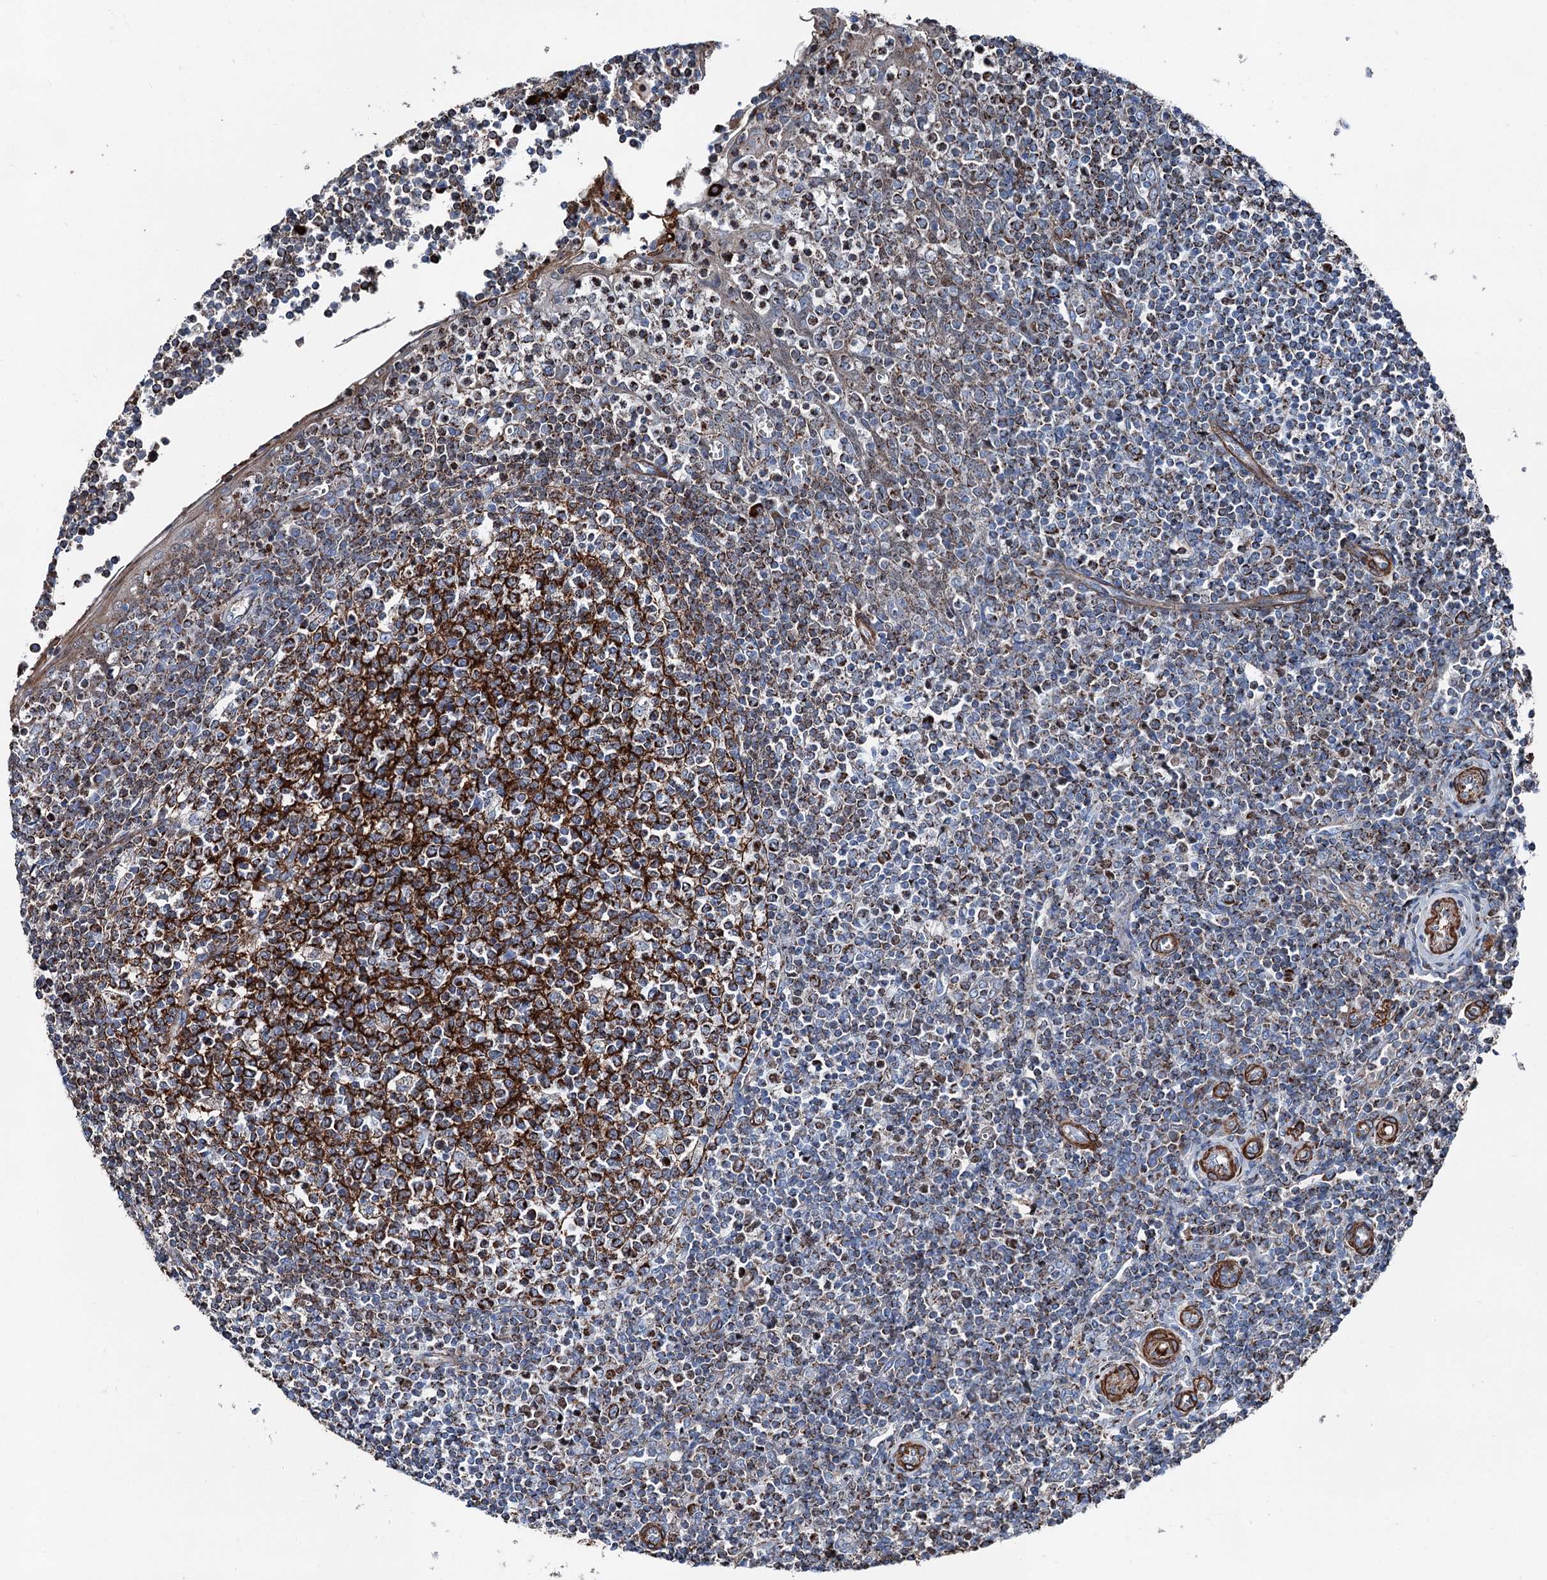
{"staining": {"intensity": "strong", "quantity": "25%-75%", "location": "cytoplasmic/membranous"}, "tissue": "tonsil", "cell_type": "Germinal center cells", "image_type": "normal", "snomed": [{"axis": "morphology", "description": "Normal tissue, NOS"}, {"axis": "topography", "description": "Tonsil"}], "caption": "Protein staining of normal tonsil shows strong cytoplasmic/membranous staining in approximately 25%-75% of germinal center cells. The staining was performed using DAB to visualize the protein expression in brown, while the nuclei were stained in blue with hematoxylin (Magnification: 20x).", "gene": "DDIAS", "patient": {"sex": "female", "age": 19}}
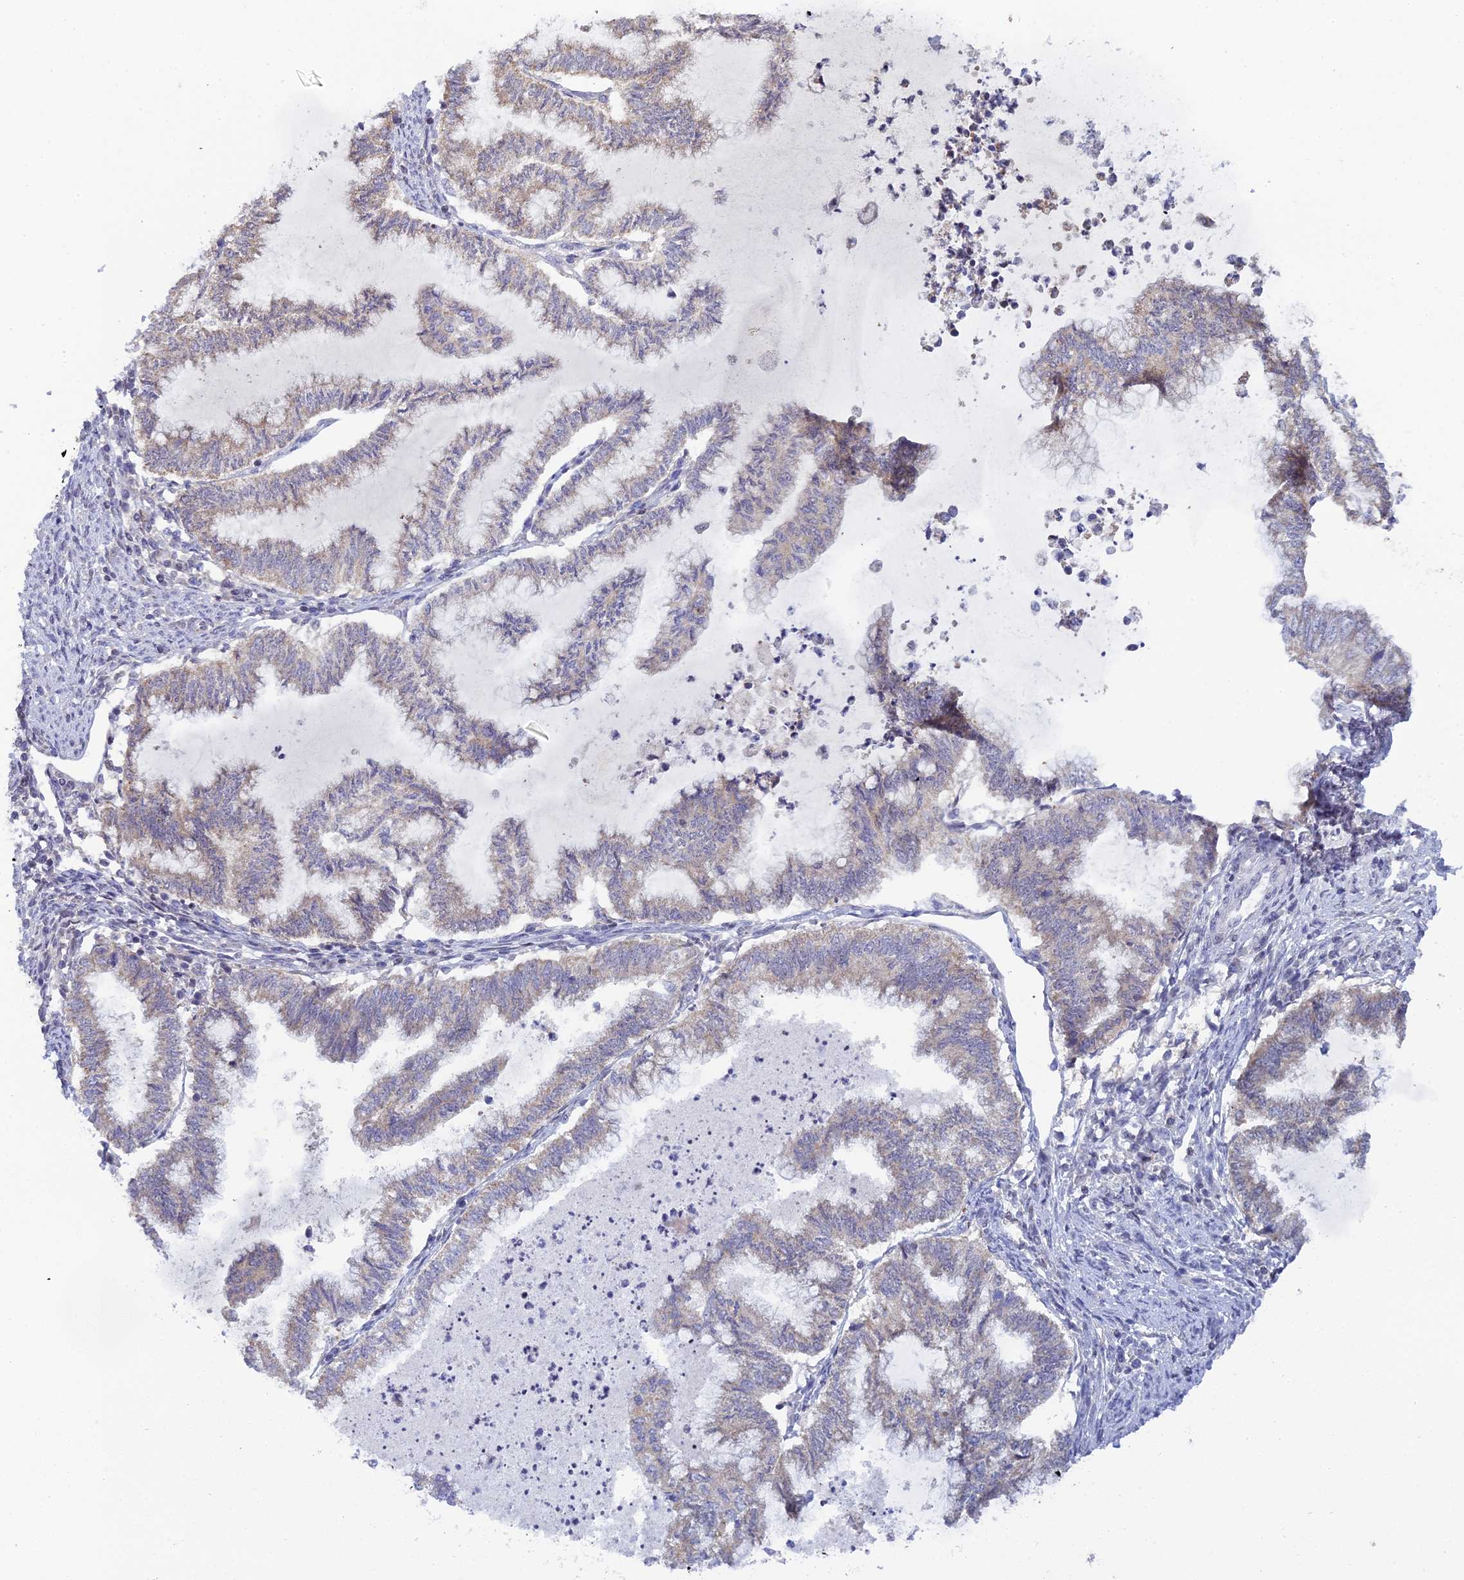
{"staining": {"intensity": "weak", "quantity": "25%-75%", "location": "cytoplasmic/membranous"}, "tissue": "endometrial cancer", "cell_type": "Tumor cells", "image_type": "cancer", "snomed": [{"axis": "morphology", "description": "Adenocarcinoma, NOS"}, {"axis": "topography", "description": "Endometrium"}], "caption": "The immunohistochemical stain highlights weak cytoplasmic/membranous positivity in tumor cells of adenocarcinoma (endometrial) tissue. (DAB IHC, brown staining for protein, blue staining for nuclei).", "gene": "ELOA2", "patient": {"sex": "female", "age": 79}}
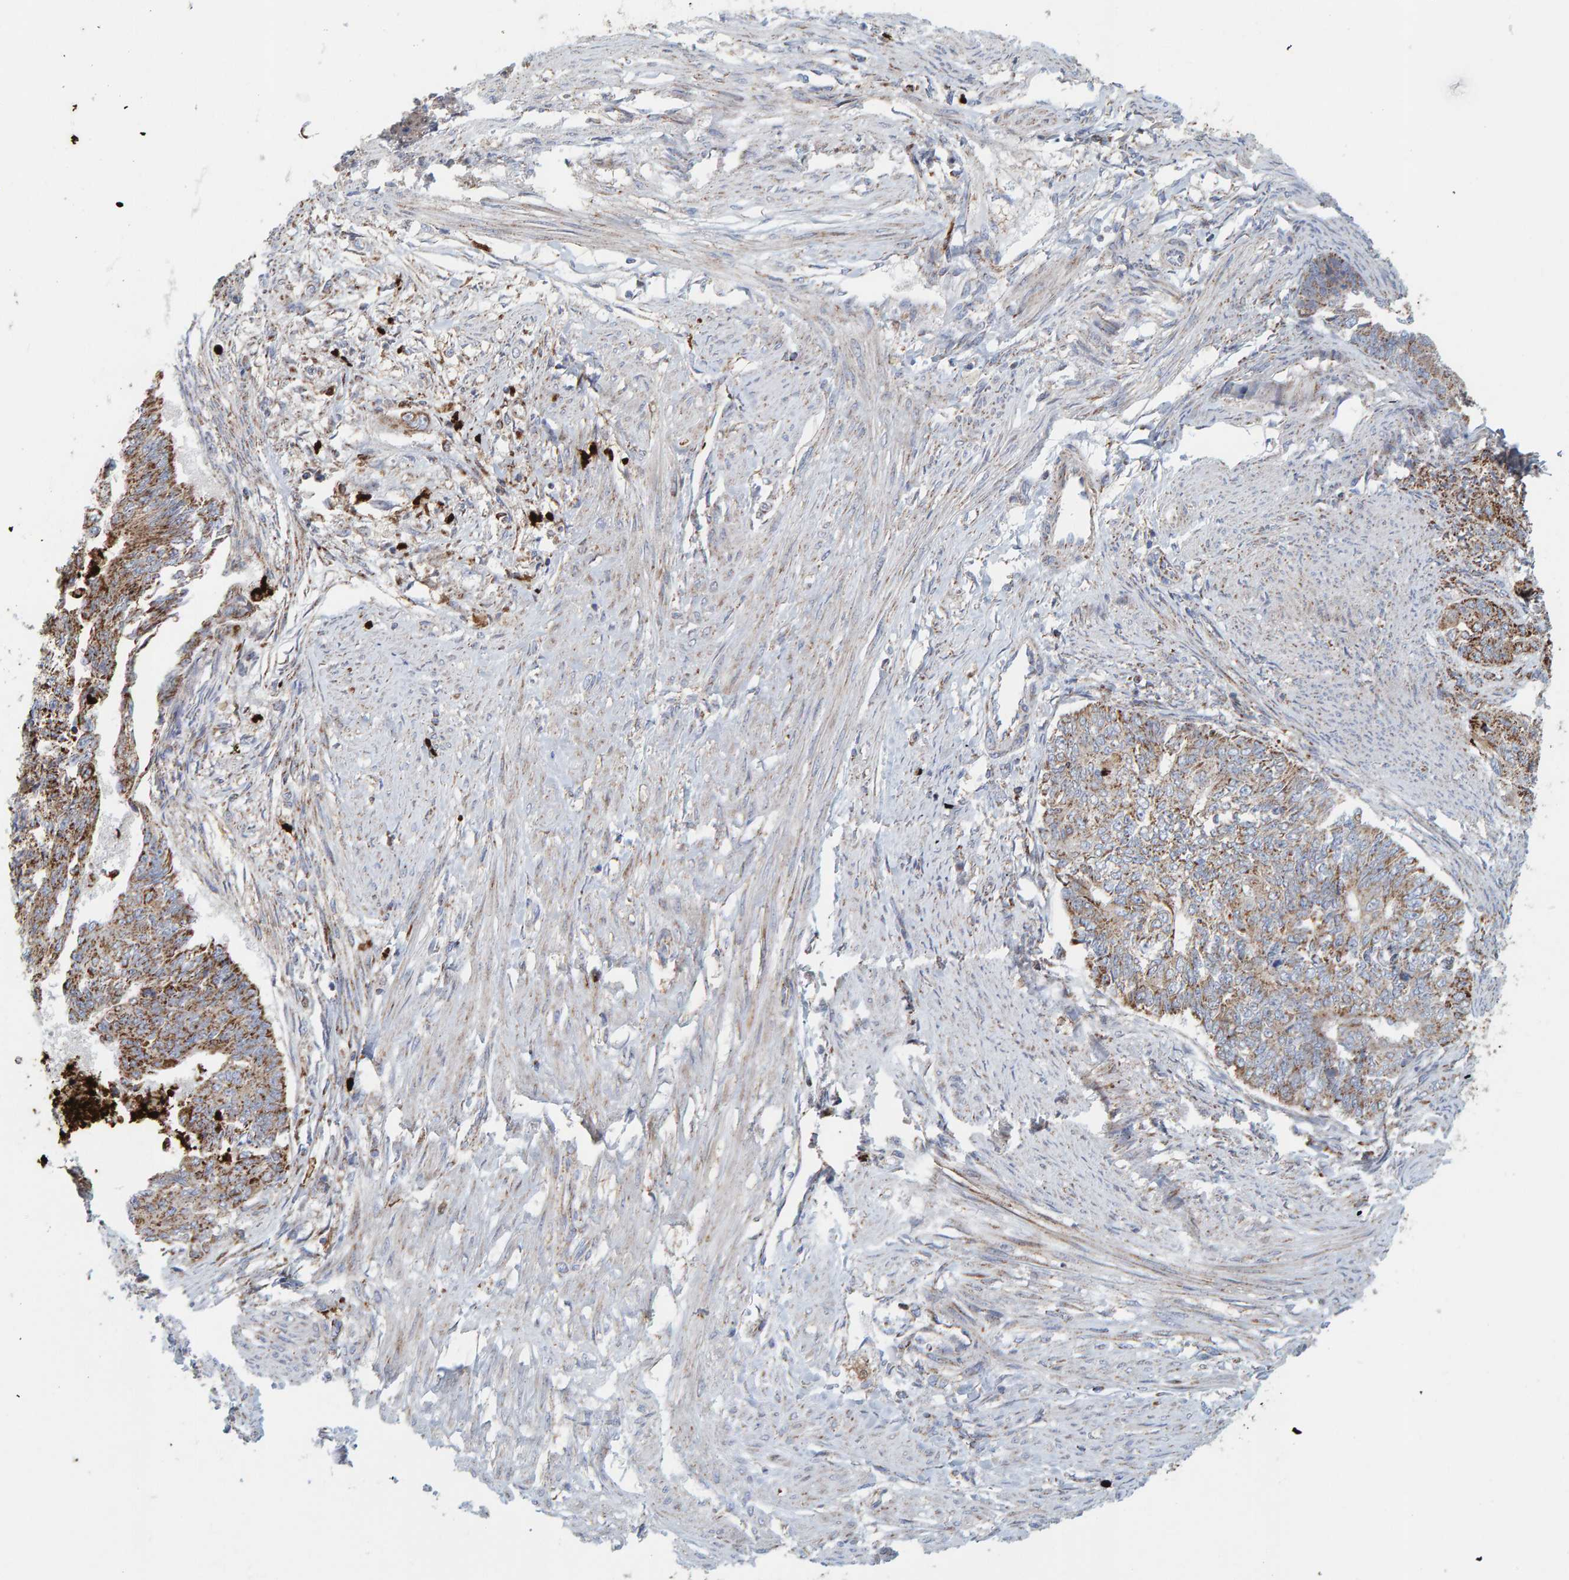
{"staining": {"intensity": "moderate", "quantity": ">75%", "location": "cytoplasmic/membranous"}, "tissue": "endometrial cancer", "cell_type": "Tumor cells", "image_type": "cancer", "snomed": [{"axis": "morphology", "description": "Adenocarcinoma, NOS"}, {"axis": "topography", "description": "Endometrium"}], "caption": "A brown stain labels moderate cytoplasmic/membranous staining of a protein in human endometrial cancer tumor cells. (DAB (3,3'-diaminobenzidine) = brown stain, brightfield microscopy at high magnification).", "gene": "B9D1", "patient": {"sex": "female", "age": 32}}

# DIRECTIONS FOR THIS TASK
Across the listing above, count the lines that contain the string "Endometrium" and report the figure alone.

# YOUR SOLUTION
2